=== Exercise objective ===
Could the listing be repeated exactly, with every picture dropped?

=== Data segment ===
----

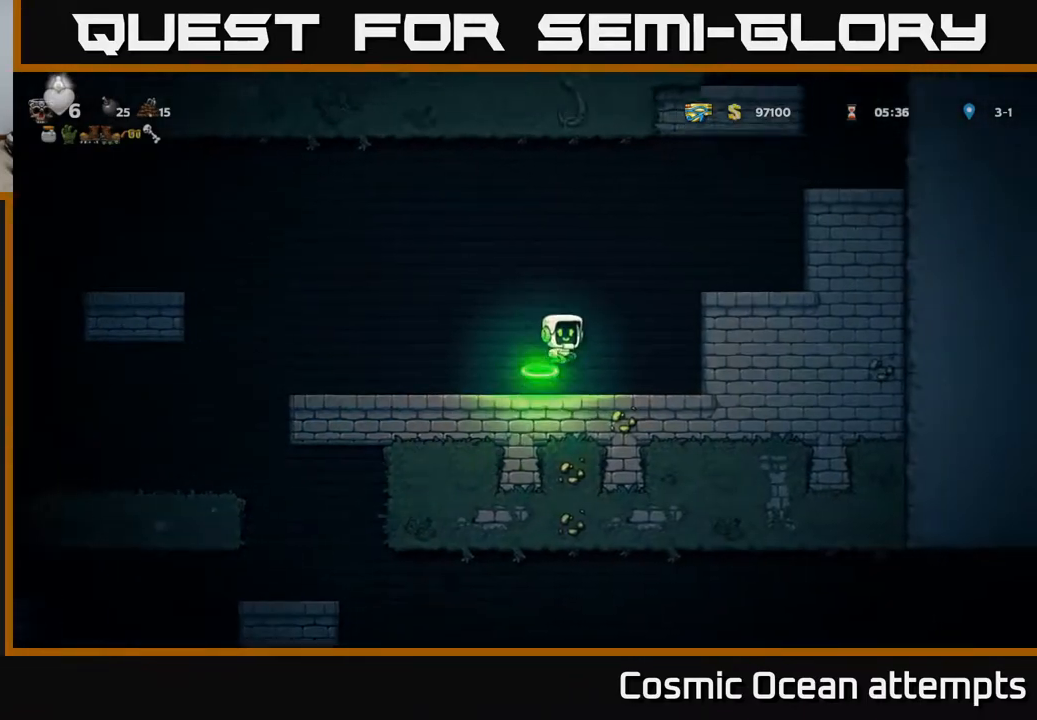
{"buttons": ["A", "DPAD_RIGHT"], "left_stick": "center", "events": [[133, "A", "up"], [250, "DPAD_RIGHT", "up"], [417, "A", "down"], [467, "DPAD_RIGHT", "down"]]}
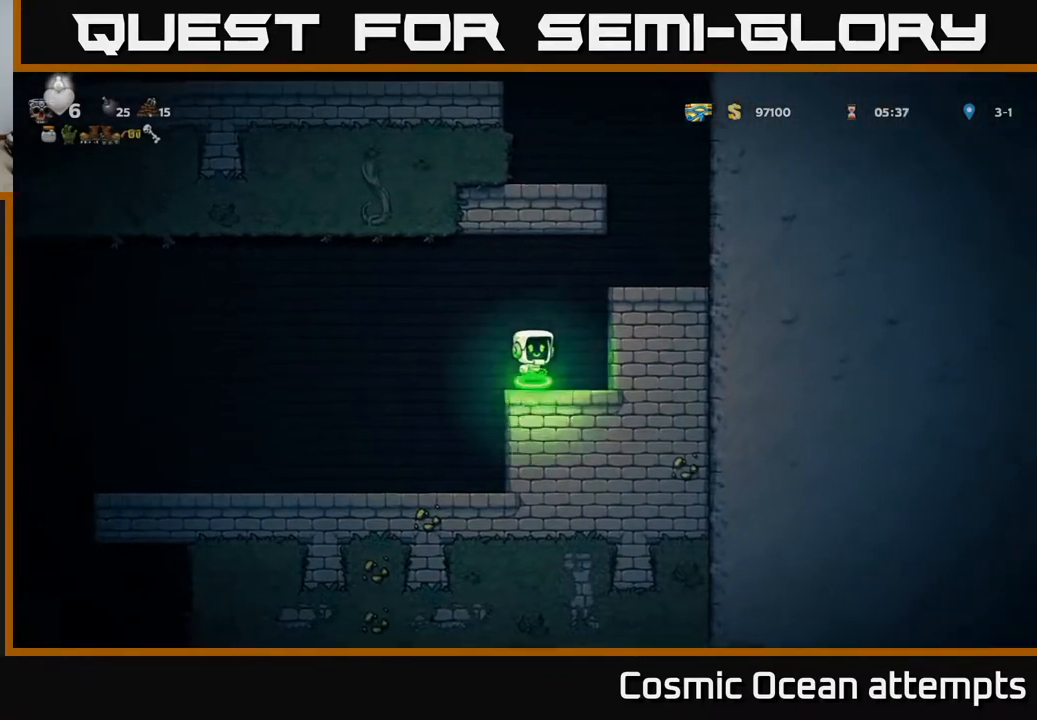
{"buttons": ["A", "DPAD_LEFT"], "left_stick": "center", "events": [[150, "A", "up"], [317, "DPAD_RIGHT", "up"], [400, "DPAD_LEFT", "down"], [417, "A", "down"]]}
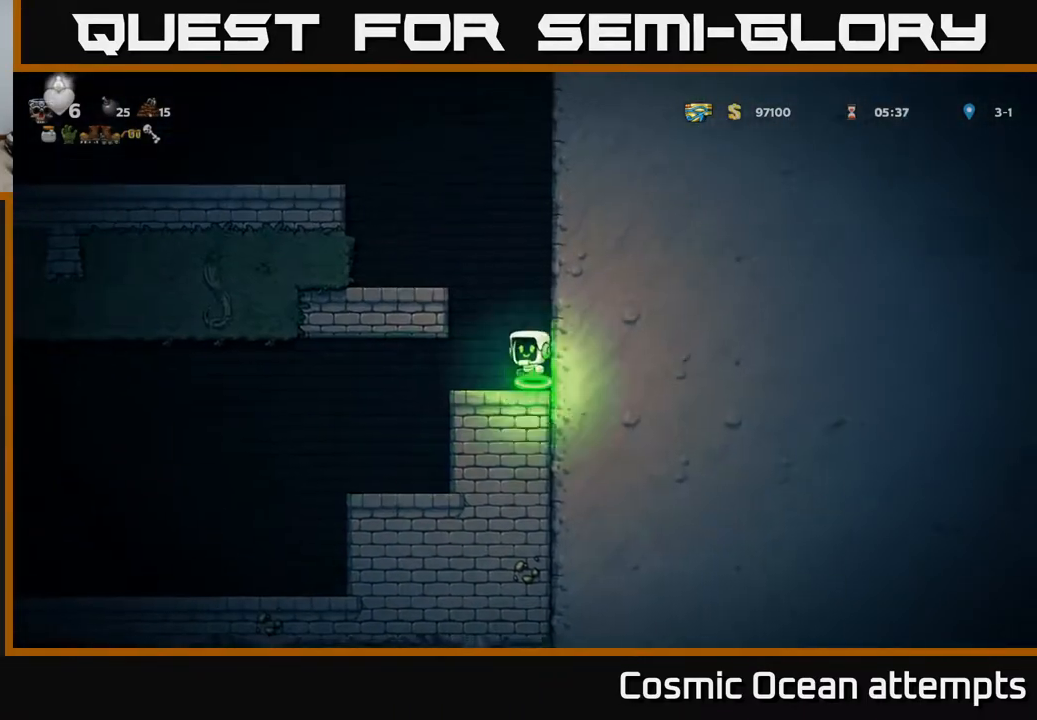
{"buttons": ["A"], "left_stick": "center", "events": [[183, "A", "up"], [250, "DPAD_LEFT", "up"], [467, "A", "down"]]}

----

=== Output of the exercise ===
{"buttons": ["A", "DPAD_RIGHT"], "left_stick": "center", "events": [[133, "A", "up"], [250, "DPAD_RIGHT", "up"], [417, "A", "down"], [467, "DPAD_RIGHT", "down"]]}
{"buttons": ["A", "DPAD_LEFT"], "left_stick": "center", "events": [[150, "A", "up"], [317, "DPAD_RIGHT", "up"], [400, "DPAD_LEFT", "down"], [417, "A", "down"]]}
{"buttons": ["A"], "left_stick": "center", "events": [[183, "A", "up"], [250, "DPAD_LEFT", "up"], [467, "A", "down"]]}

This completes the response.